LA, Ep. 21
May 30, 2013 — Capping off a wild-times 6-city tour, Literary Death Match returned to the City of Angels — and our home at home: Busby's East — for a literary and comedic awesomefest that saw Dan Crane out-guess Margot Leitman in a blazing game of Pulitzer Prize Pictionary by a score of 11-4, to win Crane the LDM LA, Ep. 21 crown.
But before the Sharpies were drawn for the finale, the night kicked off with Travis Sentell (screenwriter/novelist and author of Fluid) who told a story featuring a shit-filled (literally) sex doll dopelganger, anorexic clowns, and precise instructions for loading a clown car, all in a thick Bronx accent. Next up was Crane (co-author of To Air is Human: One Man's Quest to Become the World's Greatest Air Guitarist, and called "Bill Murray trapped in the body of Sid Vicious…" by The New York Times), who told a true story about deciding to buy a house in Echo Park — "with a slow eddy of raw sewage running through the basement" — against his Tarot reader's advice, as he promptly watched the home dissolve his marriage with a Scottish air-guitar groupie.
The mic was then handed over to the trio of all-star judges: Rachel Kushner, author of The Flamethrowers & Telex from Cuba (a National Book Award finalist); Ali Wong (comedian extraordinaire, who's appeared on The Newsroom & VH1's Best Week Ever); and Kurt Braunohler, comedic, co-host of Hot Tub comedy show, and one of LDM's Funniest People on Earth 2013. As for Sentell, Kushner liked his subject-verb agreement and his Rosie Perez imitation, while Wong thought his sneaker-and-suit combo were very Justin Timberlake. Braunohler was reminded of the time he dated an Australian clown: "which, if you've never met one, Australian clowns are like vegans but instead of only eating vegetables they only eat cocaine and alcohol." He also gave the story an "11ty." As for Crane, Kushner wanted to hear him do a Scottish accent, because "Scottish people talk like they have a ball in their mouth. So that would have been nice." Wong thought for a minute that she's slept with Crane in San Francisco, but then realized she'd just seen his documentary. Braunohler wanted to know how much Crane paid for the house.
After a painful deliberation, the judges made the tough call by naming Crane the night's first finalist.
Following a booze-and-chatter filled intermission, Round 2 commenced with Leitman (a Moth Grandslam winner & author of Gawky: Tales of an Extra Long Awkward Phase) had the audience in throes of laughter after telling a true story about how she thought she'd gotten pregnant when she was 13 because she let a boy French her cheek and she thought maybe some "leaked out" down there. Relief came from calling the 800 number on the back of the Tampax box. Finally, it was Kathy Ebel (TV writer of Cold Case and Law & Order) who read from her forthcoming novel Claudia Silver to the Rescue, a snippet about inter-office lust between a female production assistant and a part-peacock, part pit-bull dude with a saucy walk named Reuben.

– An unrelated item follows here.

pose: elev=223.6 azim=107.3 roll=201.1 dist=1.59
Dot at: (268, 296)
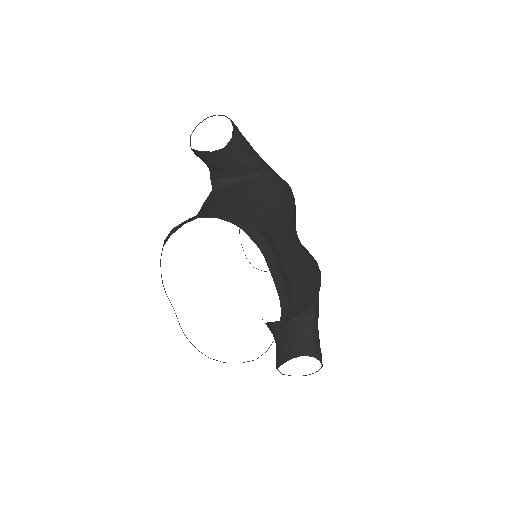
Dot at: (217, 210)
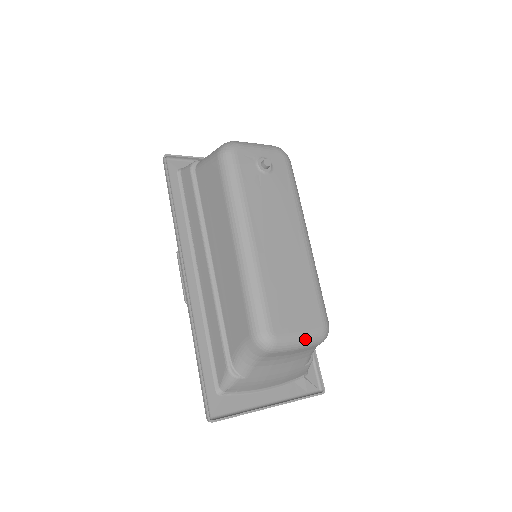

Again the mic was handed to the judges. About Leitman, Kushner related it to the time a pen broke in her mouth when she was 12 and she was convinced she was going to die. Wong said Tampax boxes = Pandora's box, and remarked on how toxic shock syndrome is such a totally made up thing intended to scare teenage girls into buying more tampons than they need, making EVERY woman in the audience laugh v. the zero men laughing. And Braunohler said he was breast-fed till he was 5, but "I'm 6-foot-4 and never get sick, so, you do the math." About Ebel, Kushner found Reuben horrifyingly sexy, and wondered if the thin sticky layer on the floor below all of our feet wasn't in fact semen. Wong was reminded that at 31, she's just learned that you have to quit skaters, unless you want to wake up in a mattress in the kitchen, but she admitted Reuben still got her hot and bothered, even though she knew better. And Braunohler, referring to the sports bar on the other side of the door, said, "fuck those guys. This is some literary shit going on in here."
Again, the judges struggled, but after a lengthy conversation they decided it was Leitman who would go on to be the night's second finalist.
Then up stepped LDM creator Adrian Todd Zuniga, who announced the night's finale: Pulitzer Prize Pictionary that tasked audience members with drawing the titles of Pulitzer Prize-winning novels. With Crane leading by a score of 6-4, and 5 points on the line, a pro-audience-drawer masterfully put Sharpie to paper until it was Crane who asked/said, "The Color Purple?" winning him the Literary Death Match crown, and literary immortality to go with it.